#### Goal of the exercise
Output the data below exactly, images excluded.

#### Stored dataset items
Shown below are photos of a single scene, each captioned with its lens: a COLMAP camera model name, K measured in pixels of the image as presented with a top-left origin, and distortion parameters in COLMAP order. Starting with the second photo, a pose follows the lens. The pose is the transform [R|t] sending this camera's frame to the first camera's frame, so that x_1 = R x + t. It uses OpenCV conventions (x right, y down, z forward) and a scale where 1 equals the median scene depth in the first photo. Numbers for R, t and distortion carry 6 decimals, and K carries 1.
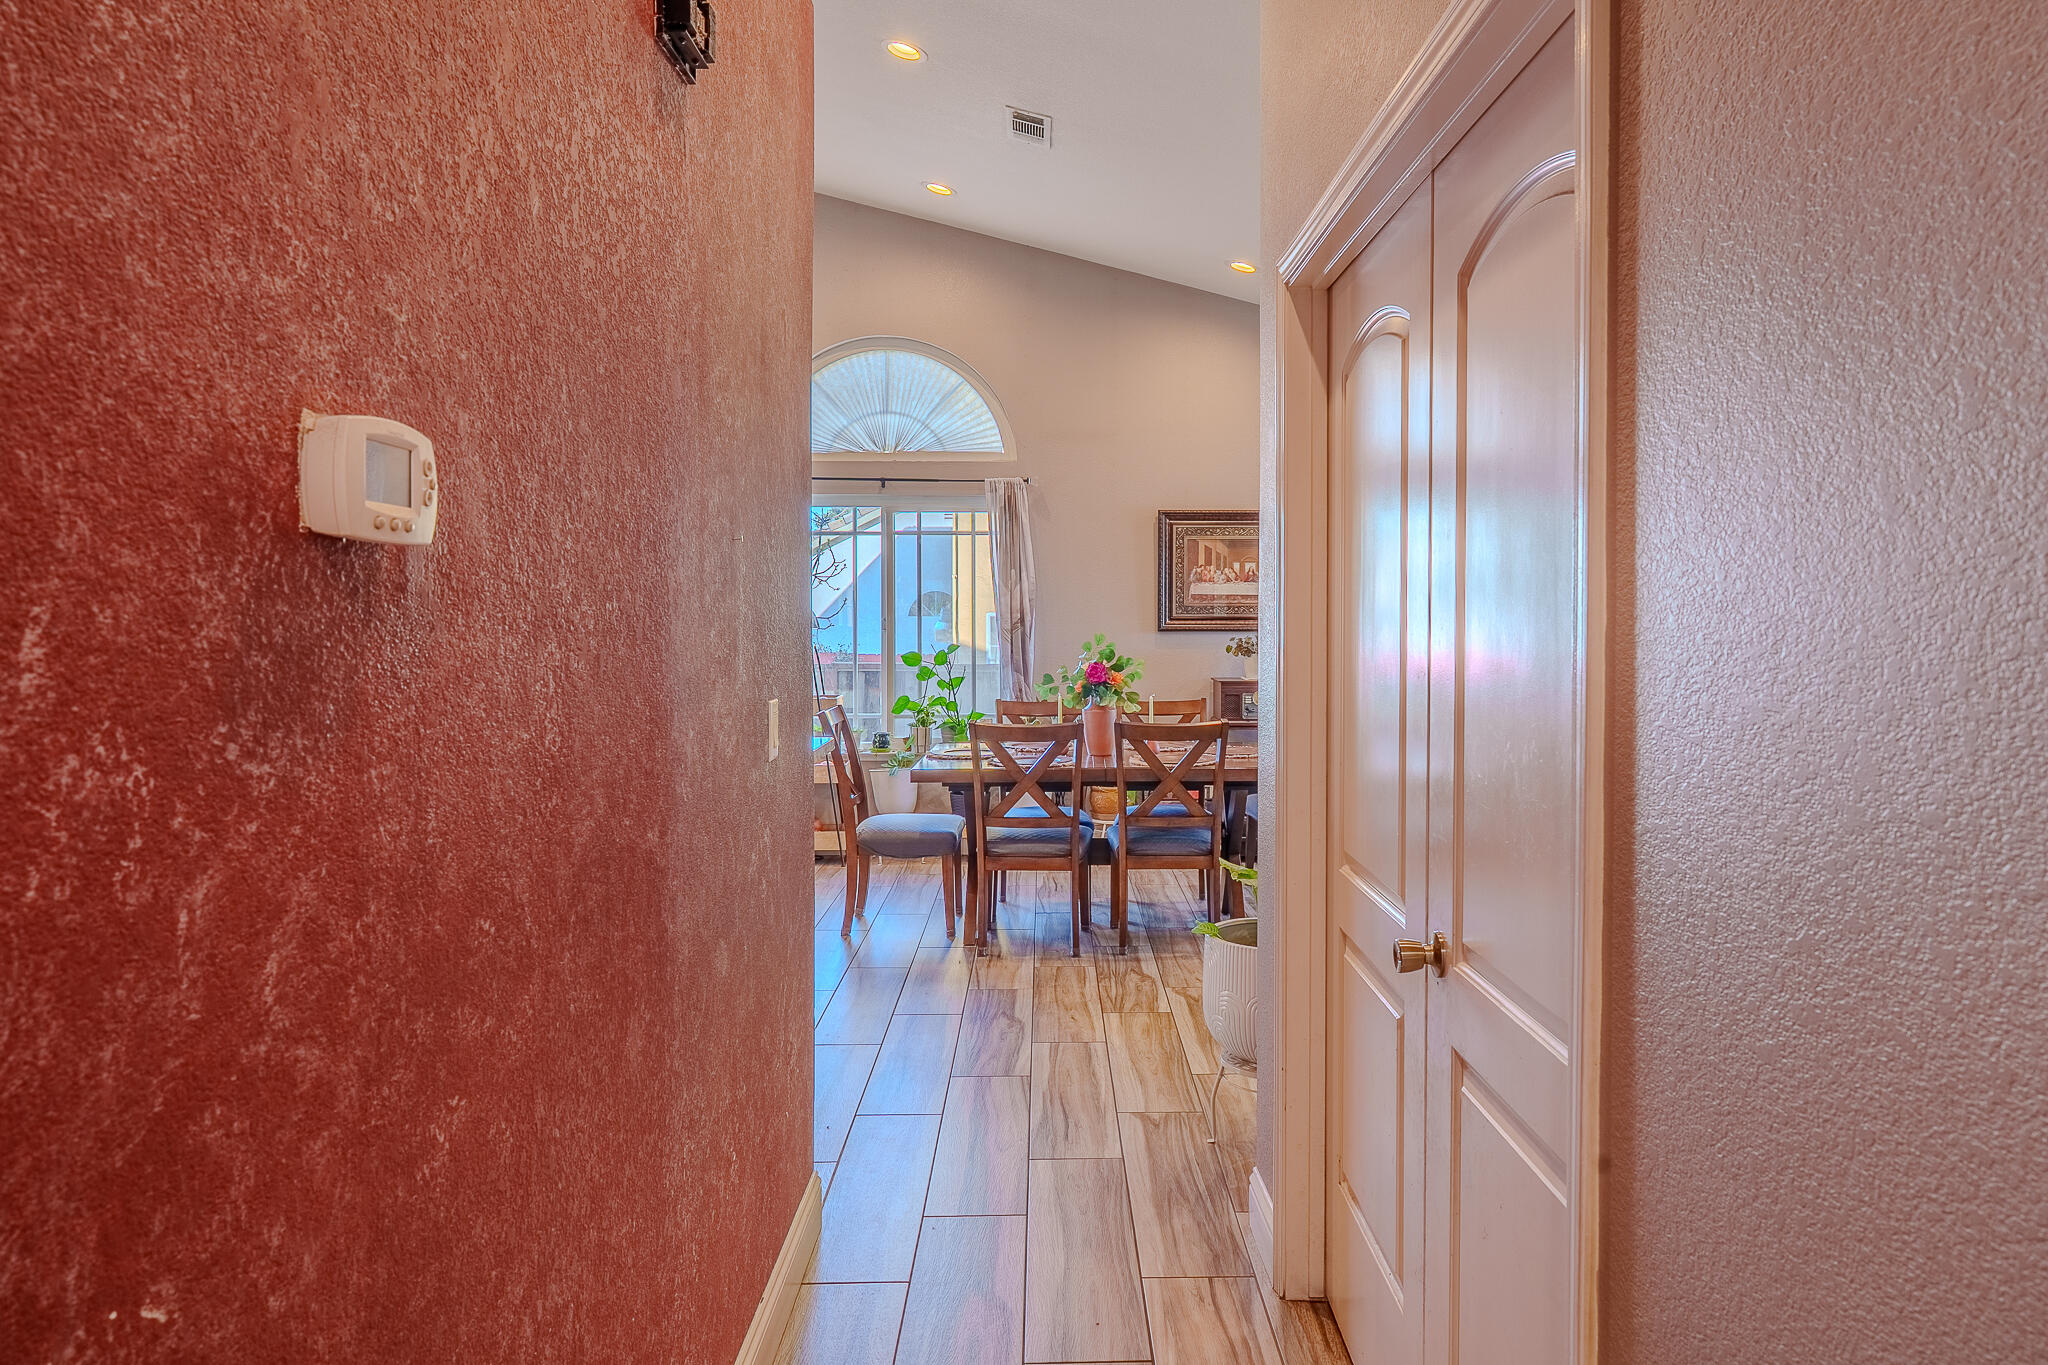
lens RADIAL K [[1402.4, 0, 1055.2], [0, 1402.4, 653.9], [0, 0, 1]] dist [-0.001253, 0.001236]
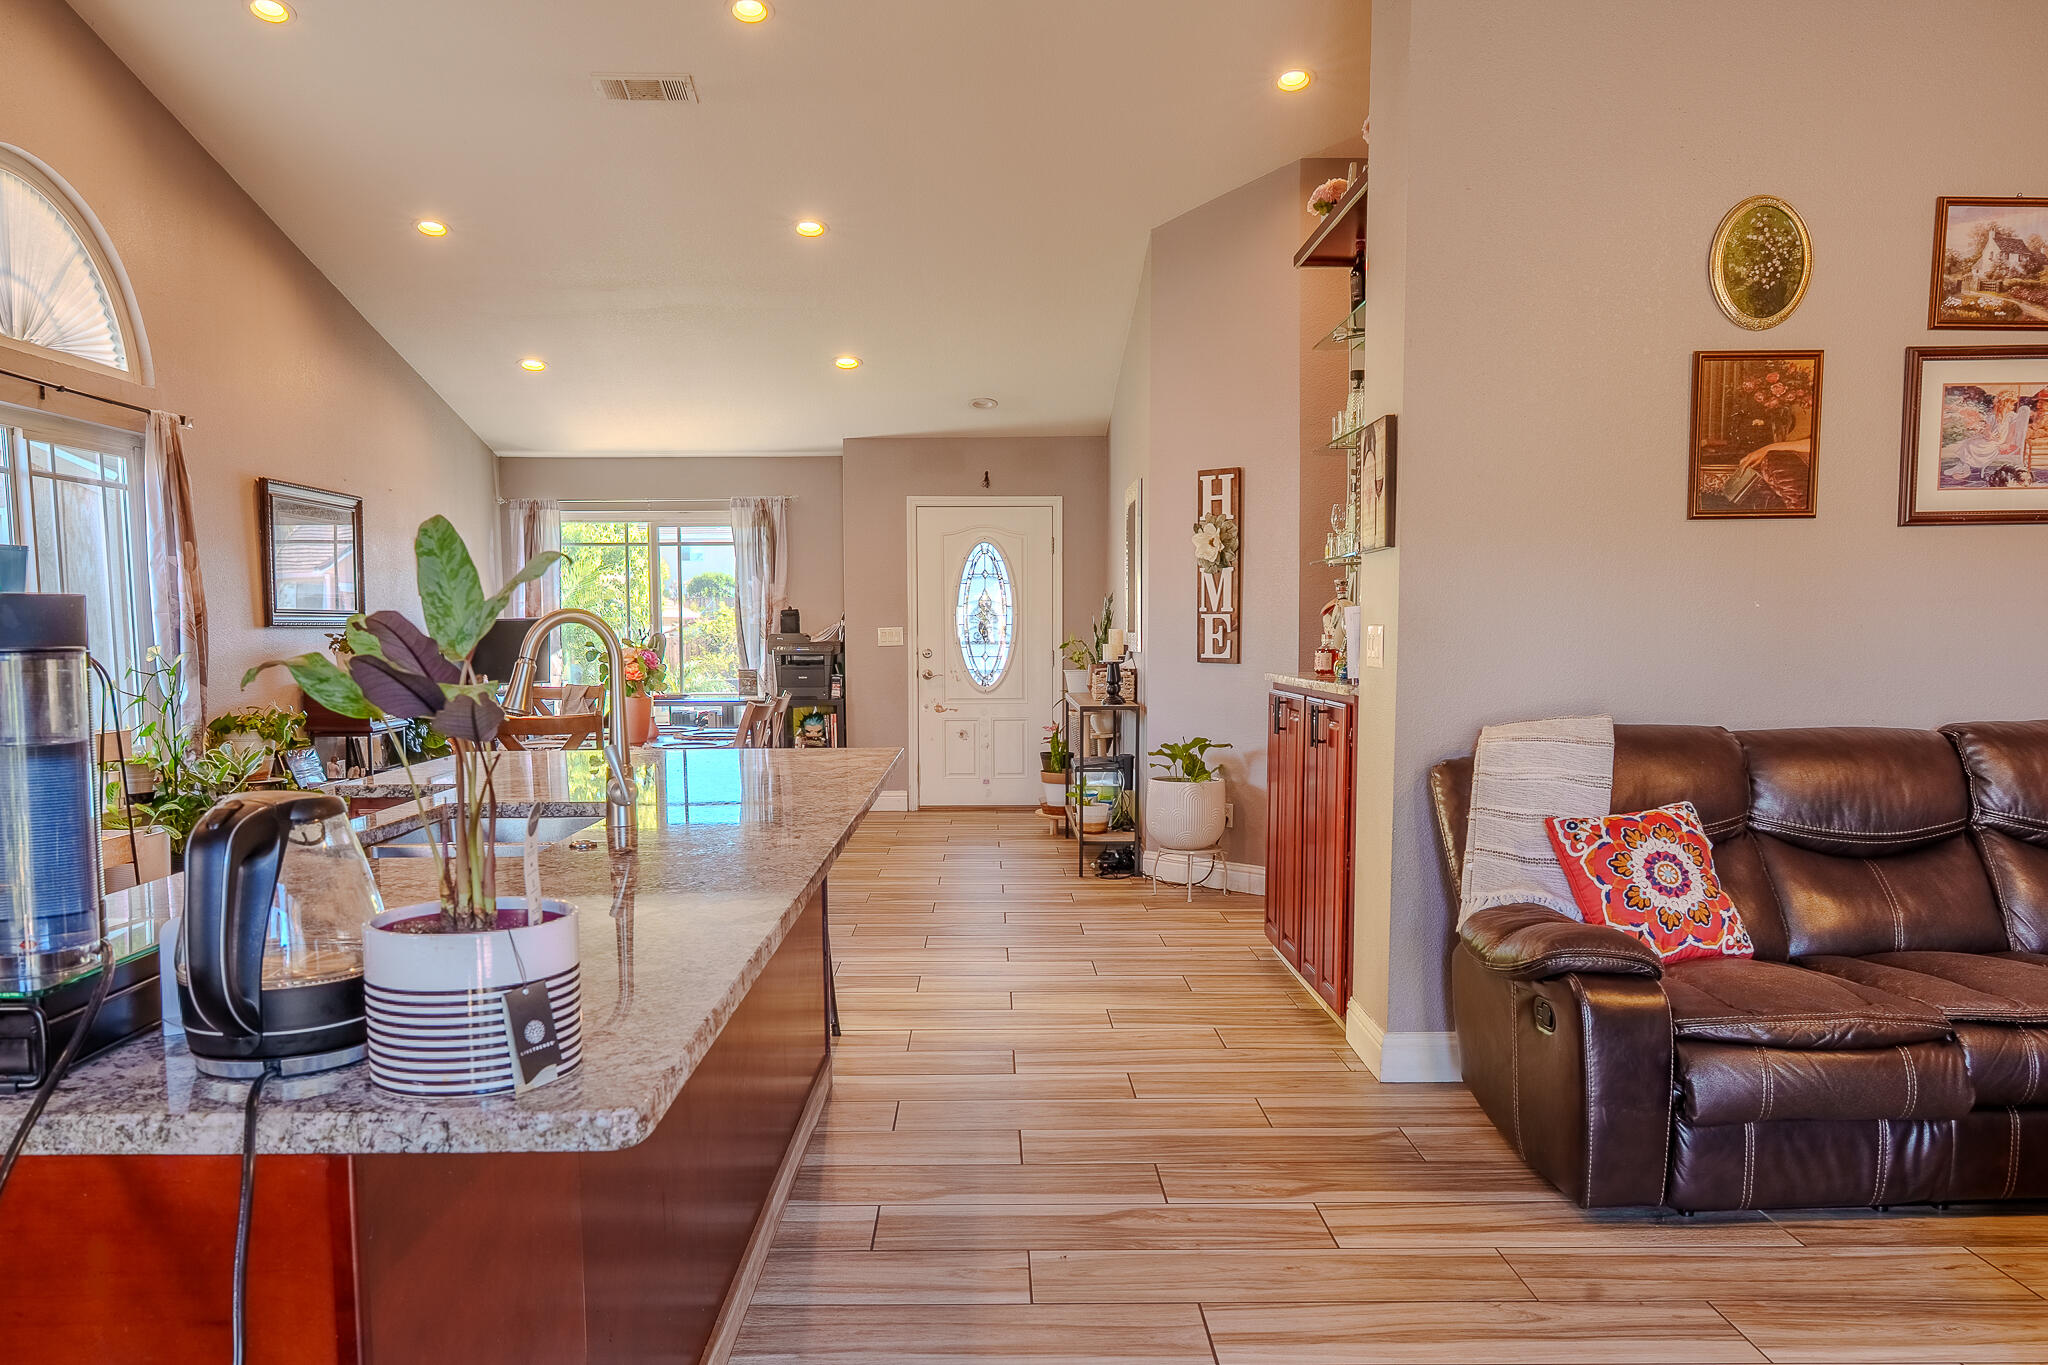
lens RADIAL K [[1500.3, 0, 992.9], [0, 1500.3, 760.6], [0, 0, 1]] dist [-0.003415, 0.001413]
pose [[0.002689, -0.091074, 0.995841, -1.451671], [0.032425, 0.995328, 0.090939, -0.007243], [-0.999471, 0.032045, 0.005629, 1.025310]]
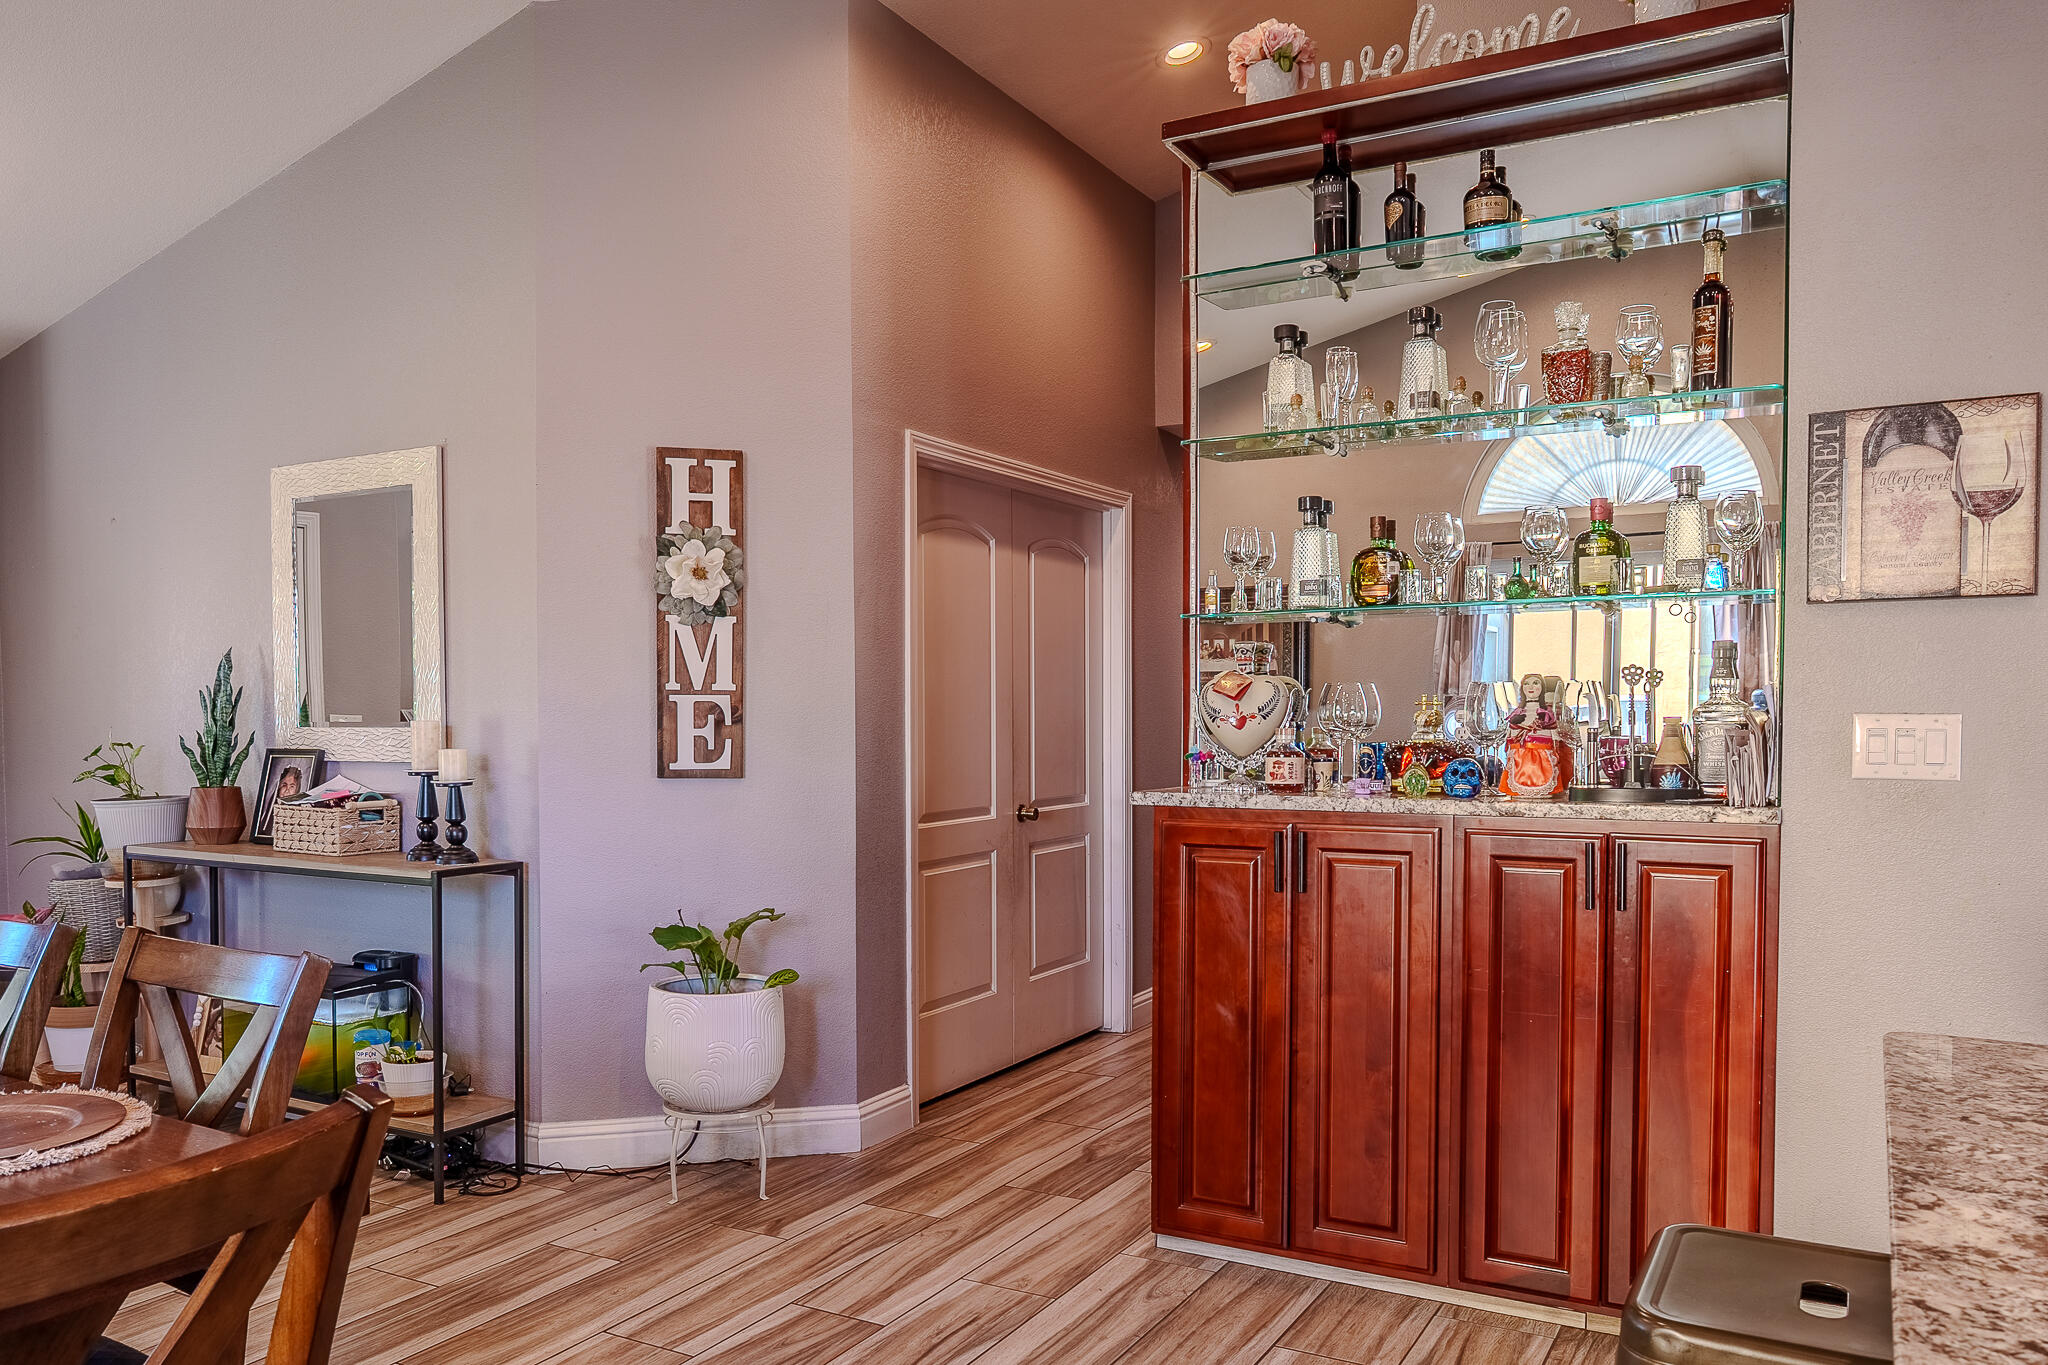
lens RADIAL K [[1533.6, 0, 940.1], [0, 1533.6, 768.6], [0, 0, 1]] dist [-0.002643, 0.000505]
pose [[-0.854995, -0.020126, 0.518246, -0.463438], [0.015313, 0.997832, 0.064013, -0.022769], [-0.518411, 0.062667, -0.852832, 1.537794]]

#### Problem solution
Shown below are photos of a single scene, each captioned with its lens: a COLMAP camera model name, K measured in pixels of the image as presented with a top-left origin, and distortion parameters in COLMAP order. Starting with the second photo, a pose follows the lens. The pose is the transform [R|t] sending this camera's frame to the first camera's frame, so that x_1 = R x + t. It uses OpenCV conventions (x right, y down, z forward) and a scale where 1 equals the median scene depth in the first photo. Numbers for R, t and distortion carry 6 decimals, and K carries 1.
lens RADIAL K [[1402.4, 0, 1055.2], [0, 1402.4, 653.9], [0, 0, 1]] dist [-0.001253, 0.001236]
lens RADIAL K [[1500.3, 0, 992.9], [0, 1500.3, 760.6], [0, 0, 1]] dist [-0.003415, 0.001413]
pose [[0.002689, -0.091074, 0.995841, -1.451671], [0.032425, 0.995328, 0.090939, -0.007243], [-0.999471, 0.032045, 0.005629, 1.025310]]
lens RADIAL K [[1533.6, 0, 940.1], [0, 1533.6, 768.6], [0, 0, 1]] dist [-0.002643, 0.000505]
pose [[-0.854995, -0.020126, 0.518246, -0.463438], [0.015313, 0.997832, 0.064013, -0.022769], [-0.518411, 0.062667, -0.852832, 1.537794]]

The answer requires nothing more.